You are on page 1of 4

Fiction database for emotion detection in abnormal situations

Chloe Clavel, Ioana Vasilescu*, Laurence Devillers**, Thibaut Ehrette


Thales Research and Technology France, Domaine de Corbeville, 91404 Orsay Cedex, France
*ENST-TSI, 46 rue Barrault, 75634 Paris Cedex 13, France
**LIMSI-CNRS, BP 133, 91403 Orsay Cedex, France
chloe.clavel@thalesgroup.com, vasilesc@tsi.enst.fr, devil@limsi.fr

Abstract
The present research focuses on the acquisition and annotation of vocal resources for emotion detection. We
are interested in detecting emotions occurring in abnormal situations and particularly in detecting fear. The
present study considers a preliminary database of audiovisual sequences extracted from movie fictions. The sequences selected provide various manifestations of target
emotions and are described with a multimodal annotation
tool. We focus on audio cues in the annotation strategy
and we use the video as support for validating the audio labels. The present article deals with the description
of the methodology of data acquisition and annotation.
The validation of annotation is realized via two perceptual paradigms in which the +/-video condition in stimuli
presentation varies. We show the perceptual significance
of the audio cues and the presence of target emotions.

1. Introduction
Emotion detection in spontaneous speech represents an
interesting topic for a wide set of potential applications,
such as human-machine interaction (human-machine dialog system), and survey application systems (homeland
security). Classical security systems are only based on visual cues detection without any recording of audio signal.
Our aim is to show the relevance of acoustic cues in illustrative abnormal situations. We define an abnormal situation as an unplanned event, consequent upon a human
action, present or imminent or natural disaster, which
implies human life threatening and requires prompt action to protect life or to limit its damages. We assume
that in these situations human being experiences fear or
other related negative emotions. Among the abnormal
situations we can mention natural damages such as fires,
earthquakes, flood etc, physical or psychological threatening and aggression against human beings (kidnapping,
hostages etc). Emotion detection in speech for security
applications requires appropriate real life databases.
The work presented here describes the database we
are building with the aim of developing a system able
to detect emotions occurring during abnormal situations.
We are hence interested with vocal manifestations in sit-

uations in which human life could be in danger. The


potential applications are dealing with security of public places, for example, bank or subway surveillance.
The development of an appropriate database of natural
speech and on a robust annotation strategy is not straightforward. Literature on emotions shows that detecting robust vocal cues carrying emotion information about the
speakers state is strongly correlated to the naturalness
of the corpus employed in this purpose. We can notice
an increasing interest in collecting and analyzing natural and context dependent corpora.
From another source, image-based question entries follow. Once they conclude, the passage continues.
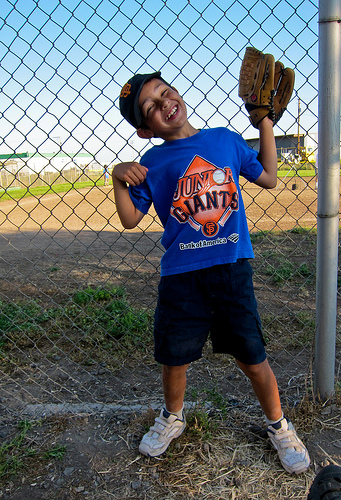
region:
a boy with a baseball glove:
[83, 31, 339, 485]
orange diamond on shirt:
[167, 149, 251, 248]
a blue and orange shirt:
[113, 133, 292, 262]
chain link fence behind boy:
[2, 5, 324, 399]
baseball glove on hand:
[218, 37, 308, 154]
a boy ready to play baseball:
[77, 19, 296, 491]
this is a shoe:
[133, 404, 187, 457]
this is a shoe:
[267, 420, 305, 486]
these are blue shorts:
[156, 262, 257, 365]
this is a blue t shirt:
[200, 125, 227, 165]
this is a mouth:
[166, 101, 183, 119]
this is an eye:
[161, 84, 170, 101]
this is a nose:
[158, 96, 170, 114]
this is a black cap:
[127, 74, 147, 96]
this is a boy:
[119, 63, 284, 468]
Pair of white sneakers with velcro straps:
[132, 403, 316, 479]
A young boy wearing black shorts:
[102, 46, 319, 477]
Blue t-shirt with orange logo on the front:
[120, 126, 260, 278]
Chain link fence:
[1, 0, 338, 413]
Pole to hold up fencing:
[310, 2, 339, 411]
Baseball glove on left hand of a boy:
[233, 44, 297, 131]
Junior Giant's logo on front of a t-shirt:
[164, 150, 241, 239]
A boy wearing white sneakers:
[108, 42, 314, 475]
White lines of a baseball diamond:
[1, 183, 316, 230]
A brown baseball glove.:
[236, 45, 297, 128]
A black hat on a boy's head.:
[119, 70, 160, 127]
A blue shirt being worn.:
[132, 126, 267, 275]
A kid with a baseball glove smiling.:
[110, 45, 309, 475]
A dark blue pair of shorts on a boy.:
[152, 252, 266, 364]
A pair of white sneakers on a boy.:
[140, 405, 310, 474]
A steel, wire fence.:
[0, 1, 159, 418]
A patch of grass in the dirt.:
[3, 424, 66, 481]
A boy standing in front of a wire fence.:
[111, 45, 310, 477]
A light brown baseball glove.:
[239, 43, 295, 127]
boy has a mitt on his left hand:
[231, 47, 293, 117]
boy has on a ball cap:
[118, 68, 182, 132]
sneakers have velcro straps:
[147, 413, 170, 441]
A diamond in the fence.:
[96, 376, 128, 392]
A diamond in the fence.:
[100, 349, 117, 369]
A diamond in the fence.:
[122, 354, 138, 373]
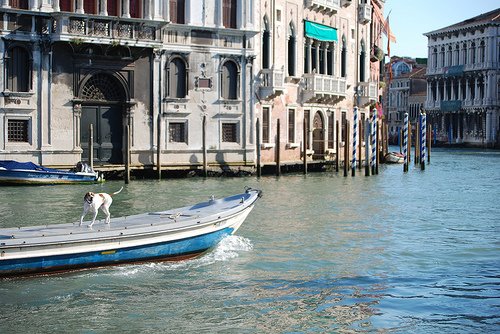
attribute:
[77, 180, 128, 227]
dog — brown, white, tan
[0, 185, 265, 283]
boat — blue, white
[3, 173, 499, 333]
water — large extension, clear, calm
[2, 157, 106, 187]
boat — blue, white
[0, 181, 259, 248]
tarp — blue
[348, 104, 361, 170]
pole — blue, white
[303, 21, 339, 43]
awning — aqua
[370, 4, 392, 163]
building — pink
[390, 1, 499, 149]
building — big 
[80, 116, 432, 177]
fence — wooden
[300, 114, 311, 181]
pole — brown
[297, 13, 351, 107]
balcony — white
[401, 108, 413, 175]
post — striped, stripped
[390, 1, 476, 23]
sky — blue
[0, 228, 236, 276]
bottom — blue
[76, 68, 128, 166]
doors — dark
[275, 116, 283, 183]
post — woode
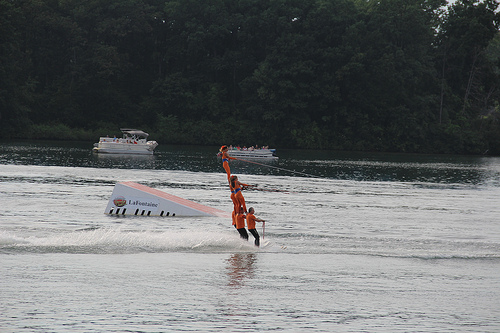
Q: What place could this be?
A: It is a lake.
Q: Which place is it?
A: It is a lake.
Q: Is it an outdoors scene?
A: Yes, it is outdoors.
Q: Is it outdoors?
A: Yes, it is outdoors.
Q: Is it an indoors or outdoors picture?
A: It is outdoors.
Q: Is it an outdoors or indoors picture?
A: It is outdoors.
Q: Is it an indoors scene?
A: No, it is outdoors.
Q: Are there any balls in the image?
A: No, there are no balls.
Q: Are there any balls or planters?
A: No, there are no balls or planters.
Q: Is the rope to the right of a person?
A: Yes, the rope is to the right of a person.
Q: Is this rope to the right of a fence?
A: No, the rope is to the right of a person.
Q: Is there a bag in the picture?
A: No, there are no bags.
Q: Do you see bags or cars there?
A: No, there are no bags or cars.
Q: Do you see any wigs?
A: No, there are no wigs.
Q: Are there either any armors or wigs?
A: No, there are no wigs or armors.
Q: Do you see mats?
A: No, there are no mats.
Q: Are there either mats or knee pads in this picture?
A: No, there are no mats or knee pads.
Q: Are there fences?
A: No, there are no fences.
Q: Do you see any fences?
A: No, there are no fences.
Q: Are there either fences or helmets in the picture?
A: No, there are no fences or helmets.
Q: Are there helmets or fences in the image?
A: No, there are no fences or helmets.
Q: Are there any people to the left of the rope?
A: Yes, there is a person to the left of the rope.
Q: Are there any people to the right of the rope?
A: No, the person is to the left of the rope.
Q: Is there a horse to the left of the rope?
A: No, there is a person to the left of the rope.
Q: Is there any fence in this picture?
A: No, there are no fences.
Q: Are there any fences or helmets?
A: No, there are no fences or helmets.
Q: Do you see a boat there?
A: Yes, there is a boat.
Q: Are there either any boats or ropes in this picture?
A: Yes, there is a boat.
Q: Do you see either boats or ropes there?
A: Yes, there is a boat.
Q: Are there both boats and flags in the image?
A: No, there is a boat but no flags.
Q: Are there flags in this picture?
A: No, there are no flags.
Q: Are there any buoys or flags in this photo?
A: No, there are no flags or buoys.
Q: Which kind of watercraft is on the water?
A: The watercraft is a boat.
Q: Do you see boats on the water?
A: Yes, there is a boat on the water.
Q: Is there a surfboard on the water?
A: No, there is a boat on the water.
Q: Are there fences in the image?
A: No, there are no fences.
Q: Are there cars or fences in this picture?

As real life corpora
for emotion detection, we can mention a conversational
corpus containing everyday interactions between a target speaker and his environment [3], the Belfast database
[1] containing an interview corpus and a talk-show based
corpus, and call center corpora consisting in interactions
between agents and clients [4]. However, despite the naturalness of the data, all the mentioned corpora illustrate
life contexts in which emotions are shaded, mixed and
moderate as the politeness rules and social conventions
required. Natural corpora with extreme emotional manifestation for surveillance applications are not available
because of the private character of the data. However,
those emotions are present in everyday life, even though
rare and unpredictable. Indeed, nowadays broadcast news
provides strong examples of those extreme emotion manifestations but generally via short excerpts from a large
variability of contexts. As a consequence, there is a lack
of studies focusing on strong natural emotions.
Given the difficulty of collecting abundant material
with those target emotions, we are building a corpus
based on fiction sequences extracted from a collection of
selected recent movies in English language. Even though
emotions are acted, they are expressed by skilled actors in
realistic interpersonal interactions in the whole context of
the movie scenario. Otherwise fiction provides an interesting scope of emergence contexts and of type of speakers that would have been very difficult to collect in real
life. Our annotation methodology consists in three main
phases: naming the emotions, annotating and validating
them via appropriate perceptual tests.
In the following sections we describe the methodol-

ogy of extraction (section 2) and annotation (section 3)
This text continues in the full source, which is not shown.